I was enjoying a rare day at home, working in my jammies, when I got the news that a man I worked with for over ten years had died.  His service was starting in just 45 minutes, so I quickly dressed, jumped in the car, and made it just in time.

His rabbi and family members shared stories of the difference this man made in their lives: How he listened and took a genuine interest in them, made them feel loved and valued, and inspired them to pursue their passions; how they became lovers of music, dance, theater, and art because they experienced it with him through his eyes; and, how the twinkle in his eye, and hearty laugh, helped them to find humor in every experience, especially in difficult circumstances.

His children and grandchildren all nodded in agreement with every word. I was nodding, too.

And then, I remembered that when I was working with this gentleman, I didn’t appreciate these qualities. I was busy being focused on the work to be done and his ability or inability to get the work done. My head (at that time) was filled with thoughts of judgment and criticism because, in my opinion, he didn’t seem to enjoy his work, he wasn’t getting results, and I prided myself in being the queen of results.

Ralph Waldo Emerson wrote:

To laugh often and love much;
To win the respect of intelligent people and the affection of children;
To earn the appreciation of honest critics and endure the betrayal of false friends;
To appreciate beauty;
To find the best in others;
To leave the world a bit better
whether by a healthy child, a garden patch,or a redeemed social condition;
To know that even one life has breathed easier because you have lived.
This is to have succeeded.

Hmmmm….. What I focus on is what I see. What I focus on is usually all that I see. What I focus on creates my reality. Because of my focus, I missed out on truly experiencing the “all” of this man. I missed out on appreciating and utilizing the gifts, and the success, he was bringing to the table.

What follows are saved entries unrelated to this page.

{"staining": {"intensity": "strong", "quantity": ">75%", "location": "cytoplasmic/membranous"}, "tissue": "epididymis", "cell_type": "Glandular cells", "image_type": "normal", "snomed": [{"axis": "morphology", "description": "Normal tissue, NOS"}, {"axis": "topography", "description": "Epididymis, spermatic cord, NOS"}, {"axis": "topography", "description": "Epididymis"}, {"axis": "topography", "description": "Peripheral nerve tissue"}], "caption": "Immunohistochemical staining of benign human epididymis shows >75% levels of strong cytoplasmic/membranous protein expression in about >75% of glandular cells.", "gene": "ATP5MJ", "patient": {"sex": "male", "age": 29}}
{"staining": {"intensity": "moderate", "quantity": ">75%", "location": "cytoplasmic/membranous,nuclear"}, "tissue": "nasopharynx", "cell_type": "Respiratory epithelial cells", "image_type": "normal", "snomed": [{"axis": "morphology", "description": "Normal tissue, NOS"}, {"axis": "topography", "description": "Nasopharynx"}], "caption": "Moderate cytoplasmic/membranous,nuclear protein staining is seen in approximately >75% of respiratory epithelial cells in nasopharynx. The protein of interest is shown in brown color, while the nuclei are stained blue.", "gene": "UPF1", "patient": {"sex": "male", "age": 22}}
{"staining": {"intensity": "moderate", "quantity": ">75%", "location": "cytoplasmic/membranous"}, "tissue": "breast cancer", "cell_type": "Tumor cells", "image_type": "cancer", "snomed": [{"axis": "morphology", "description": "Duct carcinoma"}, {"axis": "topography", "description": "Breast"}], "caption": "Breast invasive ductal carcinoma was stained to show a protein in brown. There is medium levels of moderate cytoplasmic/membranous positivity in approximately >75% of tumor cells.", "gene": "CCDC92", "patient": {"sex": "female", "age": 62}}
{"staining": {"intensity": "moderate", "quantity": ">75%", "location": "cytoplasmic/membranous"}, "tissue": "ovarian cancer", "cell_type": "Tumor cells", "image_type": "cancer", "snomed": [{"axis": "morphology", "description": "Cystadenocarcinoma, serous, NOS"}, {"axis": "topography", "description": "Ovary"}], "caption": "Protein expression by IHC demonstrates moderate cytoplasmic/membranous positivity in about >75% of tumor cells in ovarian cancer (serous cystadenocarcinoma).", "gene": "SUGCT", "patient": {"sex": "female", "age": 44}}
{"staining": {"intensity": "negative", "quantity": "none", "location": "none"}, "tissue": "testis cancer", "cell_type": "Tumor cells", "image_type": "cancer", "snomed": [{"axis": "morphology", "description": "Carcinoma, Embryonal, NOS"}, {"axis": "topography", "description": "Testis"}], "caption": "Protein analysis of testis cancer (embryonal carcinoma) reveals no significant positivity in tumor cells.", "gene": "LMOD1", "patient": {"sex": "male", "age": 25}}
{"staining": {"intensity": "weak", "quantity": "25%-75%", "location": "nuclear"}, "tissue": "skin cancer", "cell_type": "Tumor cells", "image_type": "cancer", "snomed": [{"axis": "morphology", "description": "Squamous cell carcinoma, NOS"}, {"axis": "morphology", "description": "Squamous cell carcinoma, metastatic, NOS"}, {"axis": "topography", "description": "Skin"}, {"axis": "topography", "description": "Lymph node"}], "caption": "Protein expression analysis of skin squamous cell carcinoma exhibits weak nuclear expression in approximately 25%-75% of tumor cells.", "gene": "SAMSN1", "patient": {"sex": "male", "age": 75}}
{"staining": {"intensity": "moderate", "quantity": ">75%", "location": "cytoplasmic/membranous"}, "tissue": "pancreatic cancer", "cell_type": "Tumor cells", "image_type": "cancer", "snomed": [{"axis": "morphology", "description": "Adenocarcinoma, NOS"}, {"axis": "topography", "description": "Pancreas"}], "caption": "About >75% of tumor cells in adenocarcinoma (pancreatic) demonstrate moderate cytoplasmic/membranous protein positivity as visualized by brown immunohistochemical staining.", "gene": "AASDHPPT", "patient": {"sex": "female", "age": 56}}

I wonder… What could have happened (for me, for him, for the organization) had I asked him about all of the loves of his life, and saw the world for a moment through the light in his eyes? What could have happened (for me, for him, and the organization) had he shared his life experiences, his love of the arts and what inspired him? What could have happened had our breaks and lunches and social events been infused with the spirit of the arts and children?

How might we and  how might I have approached our work differently? How could our results have expanded had we ignited our creativity, invoked our state of wonder, and revitalized our energy? What difference could we have made, how much greater could our results have been, had we and I approached our work with joy and aliveness?

As I reflect, I could beat myself up because of what I didn’t think, say, or do at that time. Instead, I choose to acknowledge and celebrate that I am always in the process of creating the next version of the highest vision of myself. And today, the new, evolved version of me can SEE him and appreciate him. The new highest vision of me celebrates me thinking differently, powerfully, and choosing to see and experience the divine spark in everyone one and everything, including myself.

I acknowledge and celebrate that I have grown from the Queen of Results to the  Queen of Significant Results!

Who could you see differently at work? At home?  What could you appreciate about them? What difference could that make? And what can you celebrate about you?